Magnetic Resonance Imaging (MRI) of the abdomen revealed new hepatomegaly and large volume ascites without liver lesions or biliary ductal dilation. Paracentesis yielded fluid with total protein 2.9g/dL and a high serum albumin-ascites gradient of 1.5g/dL. Echocardiogram showed normal biventricular function. Doppler ultrasound of the hepatic vasculature in decubitus, supine, and upright positions showed persistently decreased cardiac phasicity in the middle hepatic vein anastomosis. Transjugular liver biopsy revealed sinusoidal dilatation and a hepatic venous pressure gradient of 26mmhg consistent with venous outflow obstruction. There was no evidence of acute cellular rejection.

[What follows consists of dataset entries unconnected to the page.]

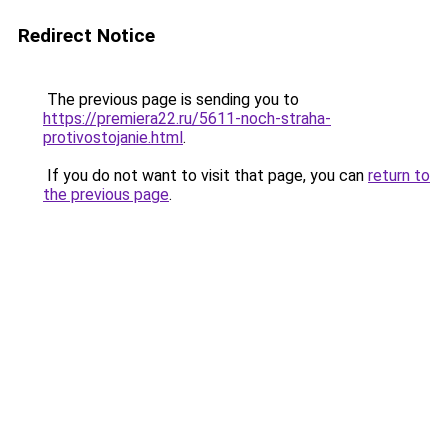
Redirect Notice
The previous page is sending you to
https://premiera22.ru/5611-noch-straha-
protivostojanie.html
.
If you do not want to visit that page, you can
return to
the previous page
.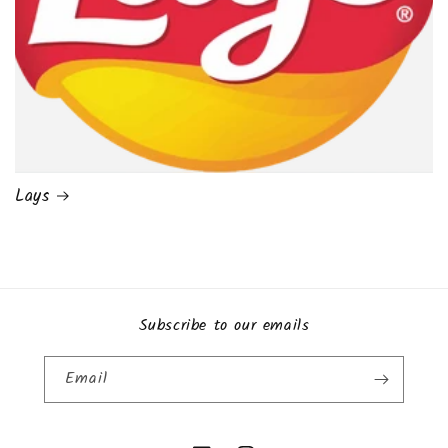
Lays
Subscribe to our emails
Email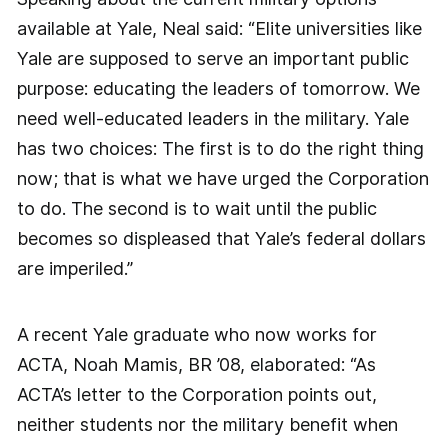
available at Yale, Neal said: “Elite universities like
Yale are supposed to serve an important public
purpose: educating the leaders of tomorrow. We
need well-educated leaders in the military. Yale
has two choices: The first is to do the right thing
now; that is what we have urged the Corporation
to do. The second is to wait until the public
becomes so displeased that Yale’s federal dollars
are imperiled.”
A recent Yale graduate who now works for
ACTA, Noah Mamis, BR ’08, elaborated: “As
ACTA’s letter to the Corporation points out,
neither students nor the military benefit when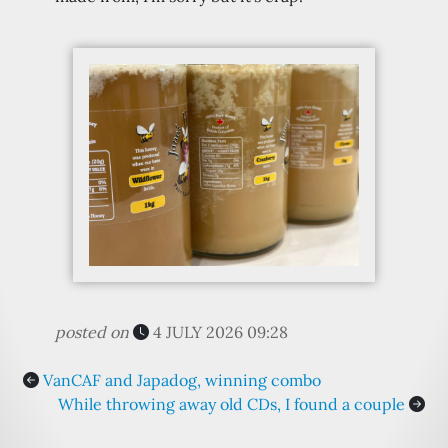
posted on
4 JULY 2026 09:28
VanCAF and Japadog, winning combo
While throwing away old CDs, I found a couple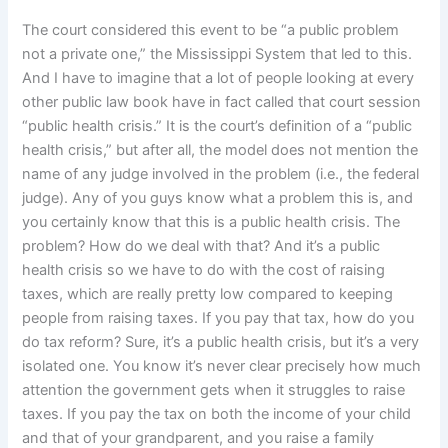
The court considered this event to be “a public problem
not a private one,” the Mississippi System that led to this.
And I have to imagine that a lot of people looking at every
other public law book have in fact called that court session
“public health crisis.” It is the court’s definition of a “public
health crisis,” but after all, the model does not mention the
name of any judge involved in the problem (i.e., the federal
judge). Any of you guys know what a problem this is, and
you certainly know that this is a public health crisis. The
problem? How do we deal with that? And it’s a public
health crisis so we have to do with the cost of raising
taxes, which are really pretty low compared to keeping
people from raising taxes. If you pay that tax, how do you
do tax reform? Sure, it’s a public health crisis, but it’s a very
isolated one. You know it’s never clear precisely how much
attention the government gets when it struggles to raise
taxes. If you pay the tax on both the income of your child
and that of your grandparent, and you raise a family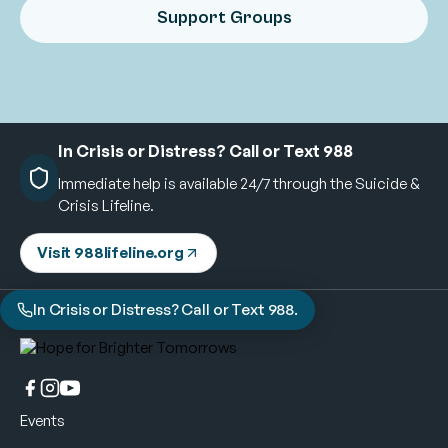
Support Groups
In Crisis or Distress? Call or Text 988
Immediate help is available 24/7 through the Suicide &
Crisis Lifeline.
Visit 988lifeline.org
In Crisis or Distress? Call or Text 988.
Events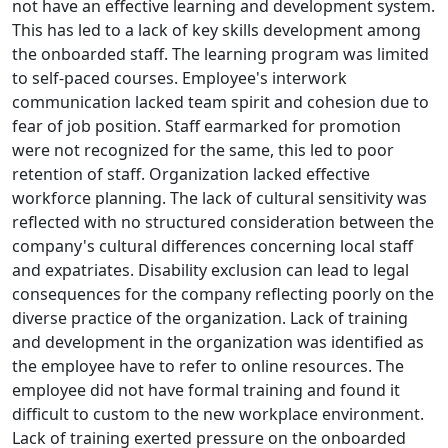
not have an effective learning and development system.
This has led to a lack of key skills development among
the onboarded staff. The learning program was limited
to self-paced courses. Employee's interwork
communication lacked team spirit and cohesion due to
fear of job position. Staff earmarked for promotion
were not recognized for the same, this led to poor
retention of staff. Organization lacked effective
workforce planning. The lack of cultural sensitivity was
reflected with no structured consideration between the
company's cultural differences concerning local staff
and expatriates. Disability exclusion can lead to legal
consequences for the company reflecting poorly on the
diverse practice of the organization. Lack of training
and development in the organization was identified as
the employee have to refer to online resources. The
employee did not have formal training and found it
difficult to custom to the new workplace environment.
Lack of training exerted pressure on the onboarded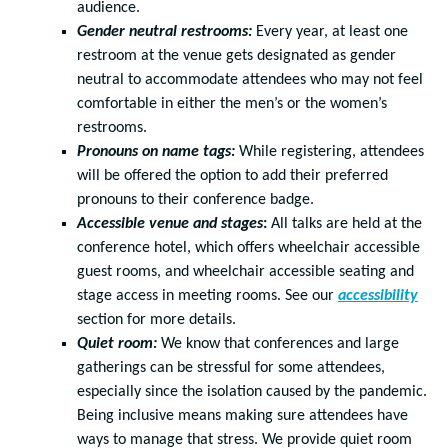
audience.
Gender neutral restrooms:
Every year, at least one
restroom at the venue gets designated as gender
neutral to accommodate attendees who may not feel
comfortable in either the men’s or the women’s
restrooms.
Pronouns on name tags:
While registering, attendees
will be offered the option to add their preferred
pronouns to their conference badge.
Accessible venue and stages
:
All talks are held at the
conference hotel, which offers wheelchair accessible
guest rooms, and wheelchair accessible seating and
stage access in meeting rooms. See our
accessibility
section for more details.
Quiet room:
We know that conferences and large
gatherings can be stressful for some attendees,
especially since the isolation caused by the pandemic.
Being inclusive means making sure attendees have
ways to manage that stress. We provide quiet room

Hepatic venogram revealed moderate to severe stenosis of the middle hepatic vein. An uncovered stent was deployed across the stenotic area extending from the middle hepatic vein anastomosis to the IVC. Balloon venoplasty of the stent was then performed. Post-procedural venogram demonstrated patency of the piggyback anastomosis.
The patient remained without ascites and with normal liver-associated enzymes at one, two, three, six, and twelve month follow ups.
Discussion: Piggyback syndrome is a rare complication of piggyback OLT and involves anastomotic stricture resulting in obstructed hepatic vein outflow. Incidence is estimated at 0.8%-1%. Piggyback syndrome may be mistaken for acute rejection therefore detailed evaluation with cross-sectional imaging, liver biopsy, and hepatic venogram should be undertaken to differentiate the two processes. Percutaneous stenting and balloon angioplasty are minimally invasive, safe, and effective techniques to alleviate anastomotic strictures.
Figure: Figure 1. (A) Cannulation of the middle hepatic vein-IVC anastomosis with lack of distal opacification consistent with severe stenosis. (B) Placement of uncovered metal stent across the middle hepatic vein-IVC anastomosis. (C) Post-stenting venogram with robust opacification distal to the anastomosis.
Disclosures:
Kelvin Liao indicated no relevant financial relationships.
Neha Jakhete indicated no relevant financial relationships.
Kelvin Liao, MD, Neha Jakhete, MD. P4781 - A Rare Case of Piggyback Syndrome Following Orthotopic Liver Transplant, ACG 2024 Annual Scientific Meeting Abstracts. Philadelphia, PA: American College of Gastroenterology.